- Born: China
- Other name: Yigang Tang
- Citizenship: Chinese
- Occupation: Businessman
- Spouse: Celine Tang
- Children: 3

= Gordon Tang =

Chinese businessman

Gordon Tang, also known as Yigang Tang, is a Chinese billionaire businessman who owns a controlling stake in Singapore-listed property developer SingHaiyi together with his wife Celine Tang, who is CEO of the company.

== Career ==
In 1980s, Tang was a professional windsurfer from Shantou, China.

In the early 1990s, Tang and his wife expanded their business to Singapore from Guangdong, China, and the family later became permanent residents.

The chairman of SingHaiyi is Neil Bush, brother of Jeb Bush and former US president George W. Bush.

Tang is the chairman of American Pacific International Capital, Inc. (APIC).

Tang and his wife Celine on 24 November 2022 offered to buy out the remaining shares in Singapore-listed Chip Eng Seng which they did not already control in a deal which valued the property developer at approximately S$565 million.

Tang owns stakes in Singapore listed companies Suntec Reit, OKH Global and OUE Hospitality.

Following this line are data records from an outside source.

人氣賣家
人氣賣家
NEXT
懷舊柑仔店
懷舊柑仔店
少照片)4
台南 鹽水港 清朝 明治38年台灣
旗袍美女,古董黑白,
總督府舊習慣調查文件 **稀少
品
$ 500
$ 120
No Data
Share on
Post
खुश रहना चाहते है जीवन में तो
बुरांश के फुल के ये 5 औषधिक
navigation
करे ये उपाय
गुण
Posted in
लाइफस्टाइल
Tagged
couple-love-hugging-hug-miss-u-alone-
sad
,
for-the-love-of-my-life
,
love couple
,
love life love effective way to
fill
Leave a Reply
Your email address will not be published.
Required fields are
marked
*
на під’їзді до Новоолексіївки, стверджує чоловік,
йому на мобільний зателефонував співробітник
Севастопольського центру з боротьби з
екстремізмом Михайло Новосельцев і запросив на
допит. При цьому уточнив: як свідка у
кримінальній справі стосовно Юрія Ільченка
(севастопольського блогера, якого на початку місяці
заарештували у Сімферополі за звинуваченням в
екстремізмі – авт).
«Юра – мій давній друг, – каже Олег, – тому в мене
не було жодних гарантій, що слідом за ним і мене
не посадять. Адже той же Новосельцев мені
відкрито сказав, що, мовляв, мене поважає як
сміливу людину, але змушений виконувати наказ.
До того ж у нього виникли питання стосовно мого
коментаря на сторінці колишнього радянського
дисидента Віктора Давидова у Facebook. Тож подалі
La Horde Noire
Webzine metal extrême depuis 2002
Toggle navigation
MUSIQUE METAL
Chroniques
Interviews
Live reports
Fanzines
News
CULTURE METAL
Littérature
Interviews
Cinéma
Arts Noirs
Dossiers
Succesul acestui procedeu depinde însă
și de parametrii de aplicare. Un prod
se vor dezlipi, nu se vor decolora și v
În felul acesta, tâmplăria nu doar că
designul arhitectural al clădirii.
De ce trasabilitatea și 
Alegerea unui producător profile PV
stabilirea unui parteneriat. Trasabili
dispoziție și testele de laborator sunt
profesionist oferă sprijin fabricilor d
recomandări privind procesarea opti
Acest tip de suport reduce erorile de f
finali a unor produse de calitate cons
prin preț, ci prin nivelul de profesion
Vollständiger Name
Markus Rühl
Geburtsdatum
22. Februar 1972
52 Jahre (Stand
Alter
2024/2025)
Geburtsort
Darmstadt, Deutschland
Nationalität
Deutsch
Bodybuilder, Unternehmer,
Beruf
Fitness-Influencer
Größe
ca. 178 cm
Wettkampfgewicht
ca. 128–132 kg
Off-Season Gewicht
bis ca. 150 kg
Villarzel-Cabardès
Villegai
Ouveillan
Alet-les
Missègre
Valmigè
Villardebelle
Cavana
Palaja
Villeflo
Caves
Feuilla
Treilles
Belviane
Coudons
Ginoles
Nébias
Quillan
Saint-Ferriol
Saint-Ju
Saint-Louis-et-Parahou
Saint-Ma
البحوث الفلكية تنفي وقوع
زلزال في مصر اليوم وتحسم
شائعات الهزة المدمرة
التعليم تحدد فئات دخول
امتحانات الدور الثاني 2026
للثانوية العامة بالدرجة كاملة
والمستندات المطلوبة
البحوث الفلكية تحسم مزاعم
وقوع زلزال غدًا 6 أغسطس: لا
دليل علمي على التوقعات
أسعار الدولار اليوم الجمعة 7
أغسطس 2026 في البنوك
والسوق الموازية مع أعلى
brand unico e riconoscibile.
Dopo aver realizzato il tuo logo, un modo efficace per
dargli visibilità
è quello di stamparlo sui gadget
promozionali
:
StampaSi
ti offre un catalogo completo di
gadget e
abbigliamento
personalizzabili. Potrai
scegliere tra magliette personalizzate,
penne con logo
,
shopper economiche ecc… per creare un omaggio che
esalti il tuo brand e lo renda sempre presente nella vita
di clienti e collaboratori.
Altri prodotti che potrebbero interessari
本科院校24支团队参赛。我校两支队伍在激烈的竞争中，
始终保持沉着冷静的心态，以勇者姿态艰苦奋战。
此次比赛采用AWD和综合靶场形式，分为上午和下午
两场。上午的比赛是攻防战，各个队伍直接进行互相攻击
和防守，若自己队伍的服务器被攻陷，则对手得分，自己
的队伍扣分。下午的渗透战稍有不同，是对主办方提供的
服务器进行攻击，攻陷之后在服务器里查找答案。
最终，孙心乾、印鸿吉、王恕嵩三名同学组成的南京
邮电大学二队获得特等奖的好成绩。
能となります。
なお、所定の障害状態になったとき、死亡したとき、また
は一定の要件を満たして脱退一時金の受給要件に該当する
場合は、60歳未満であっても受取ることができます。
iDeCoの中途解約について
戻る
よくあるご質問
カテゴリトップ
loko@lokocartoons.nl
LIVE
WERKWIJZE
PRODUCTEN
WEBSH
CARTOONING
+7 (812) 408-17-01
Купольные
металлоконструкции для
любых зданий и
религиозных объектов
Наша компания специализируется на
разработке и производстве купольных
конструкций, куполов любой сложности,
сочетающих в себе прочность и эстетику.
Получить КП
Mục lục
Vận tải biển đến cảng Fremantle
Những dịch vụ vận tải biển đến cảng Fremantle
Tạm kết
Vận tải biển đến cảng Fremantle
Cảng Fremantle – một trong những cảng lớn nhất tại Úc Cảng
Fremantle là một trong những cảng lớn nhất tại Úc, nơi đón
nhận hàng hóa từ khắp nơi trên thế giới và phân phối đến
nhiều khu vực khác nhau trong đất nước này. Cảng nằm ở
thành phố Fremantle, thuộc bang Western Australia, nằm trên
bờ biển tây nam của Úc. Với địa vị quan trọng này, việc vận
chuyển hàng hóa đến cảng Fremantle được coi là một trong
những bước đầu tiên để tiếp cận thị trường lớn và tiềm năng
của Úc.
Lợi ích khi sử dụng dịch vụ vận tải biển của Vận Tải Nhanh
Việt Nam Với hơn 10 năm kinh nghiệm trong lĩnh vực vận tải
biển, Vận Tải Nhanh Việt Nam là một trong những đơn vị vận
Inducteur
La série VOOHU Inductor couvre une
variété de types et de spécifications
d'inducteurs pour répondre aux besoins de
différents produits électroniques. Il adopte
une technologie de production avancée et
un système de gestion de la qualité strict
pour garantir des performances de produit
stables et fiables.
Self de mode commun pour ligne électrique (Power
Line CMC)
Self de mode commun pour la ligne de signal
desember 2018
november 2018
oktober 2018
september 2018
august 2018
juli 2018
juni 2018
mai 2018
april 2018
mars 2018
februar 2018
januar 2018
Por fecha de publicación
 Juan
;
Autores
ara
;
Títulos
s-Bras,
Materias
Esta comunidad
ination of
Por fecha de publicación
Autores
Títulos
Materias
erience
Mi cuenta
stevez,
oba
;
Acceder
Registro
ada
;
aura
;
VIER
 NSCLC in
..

Tang and his wife have been linked to former Thai Prime Minister Yingluck Shinawatra, who at one time listed a house on Hong Kong's Peak registered to Gordon Tang and his wife Celine as her residential address.

Tang is reportedly the point person for concessions for Thailand's potential "entertainment complex" project under the administration of Paetongtarn Shinawatra.

== Personal life ==
Tang and his wife Celine Tang have three children.